Sullivan’s students have made an enormous impact on him as well, starting with the high school students he mentored when he himself was a high school student. (He later taught high school mathematics and physics for six years before entering graduate school.) He is delighted, he says, that the course assistants program he developed gives BU students an opportunity to experience the satisfaction he first encountered mentoring fellow high schoolers.
“I think that’s one of the things I’m most proud of,” he says. “I realized recently that the course assistants are having the same experience that I had in high school. They get to see what it’s like to help someone and experience all of the satisfaction that comes with that.”

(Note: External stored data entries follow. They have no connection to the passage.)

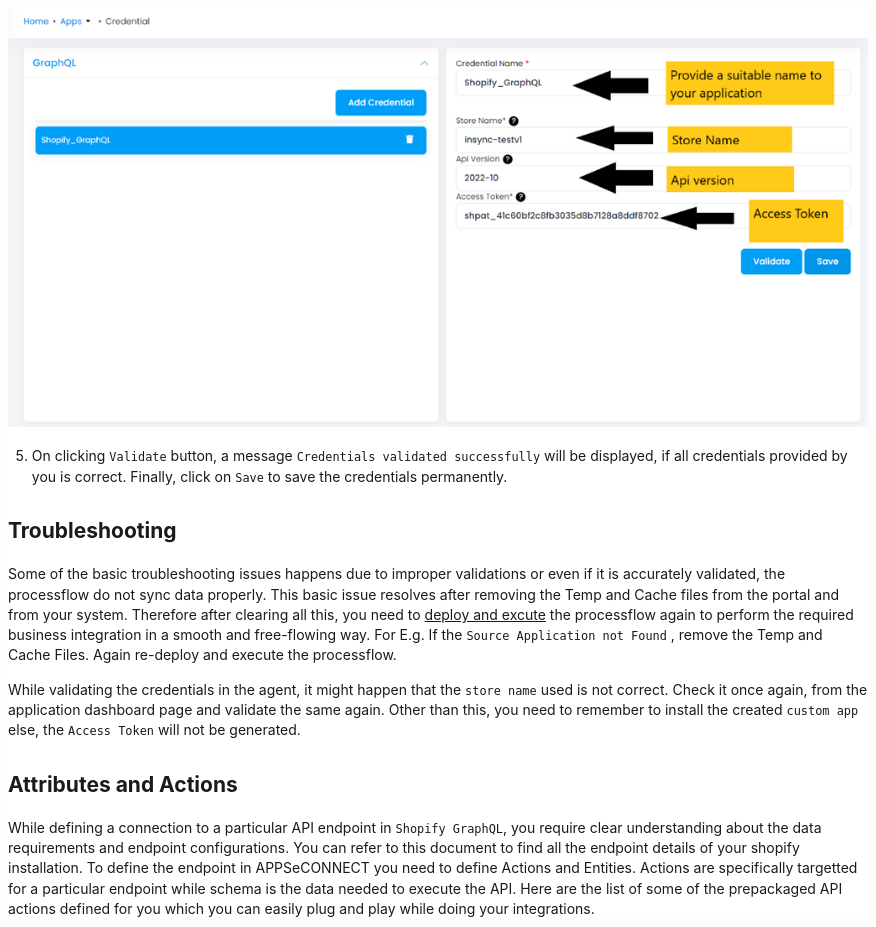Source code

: ![shopifygraphql_3](/staticfiles/connectors/media/application-connector/shopifygraphql_3.png)    

5. On clicking `Validate` button, a message `Credentials validated successfully` will be displayed, if all credentials provided 
by you is correct. Finally, click on `Save` to save the credentials permanently.   

## Troubleshooting

Some of the basic troubleshooting issues happens due to improper validations or even if it is accurately validated, the processflow do not sync data properly. 
This basic issue resolves after removing the Temp and Cache files from the portal and from your system. 
Therefore after clearing all this, you need to [deploy and excute](/processflow/deploying-and-executing-processflow/) the processflow again to perform the required business integration in a smooth and free-flowing way. 
For E.g. If the `Source Application not Found` , remove the Temp and Cache Files. Again re-deploy and execute the processflow. 

While validating the credentials in the agent, it might happen that the `store name` used is not correct. Check it once again, from 
the application dashboard page and validate the same again. Other than this, you need to remember to install the created `custom app` 
else, the `Access Token` will not be generated.   

## Attributes and Actions

While defining a connection to a particular API endpoint in `Shopify GraphQL`, you require clear understanding about the data requirements 
and endpoint configurations. You can refer to this document to find all the endpoint details of your shopify installation. 
To define the endpoint in APPSeCONNECT you need to define Actions and Entities. Actions are specifically targetted for a particular 
endpoint while schema is the data needed to execute the API. Here are the list of some of the prepackaged API actions defined 
for you which you can easily plug and play while doing your integrations.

Sullivan attributes much of the increased enrollment in his classes to the burgeoning relevance of his subject matter. “It’s increasingly important for people to have some grounding in computer science and to be able to work with data computationally,” he says. “And it’s been very gratifying to see how helpful computer science is to students.”
Reflecting on his Metcalf Award honor, Sullivan says the experience “has made me think how fortunate I am to have the job I have, and to be able to do something I love and to work with students and receive their enthusiasm and their energy.”
Sullivan earned both master’s and doctoral degrees in computer science from Harvard’s School of Engineering and Applied Sciences. He joined the BU faculty in 2006 and was promoted to the rank of master lecturer in 2018.
A gift from the late Arthur G. B. Metcalf (Wheelock’35, Hon.’74), a Board of Trustees chair emeritus and former professor, funds the Metcalf Cup and Prize and the Metcalf Awards for Excellence in Teaching, created in 1973 as the University’s highest teaching awards. The Cup and Prize winner receives $10,000; the Award winners $5,000 each. A University committee selects winners based on statements describing nominees’ teaching philosophy, supporting letters from colleagues and students, and classroom observation of the nominees.
This year’s Metcalf Cup and Prize winner is Steve Ramirez (CAS’10), a College of Arts & Sciences assistant professor of psychological and brain sciences. The other Metcalf Award winner is Fadie Coleman, a School of Medicine assistant professor of medical sciences and education. The Metcalfs will be presented at the University’s 148th Commencement on May 16.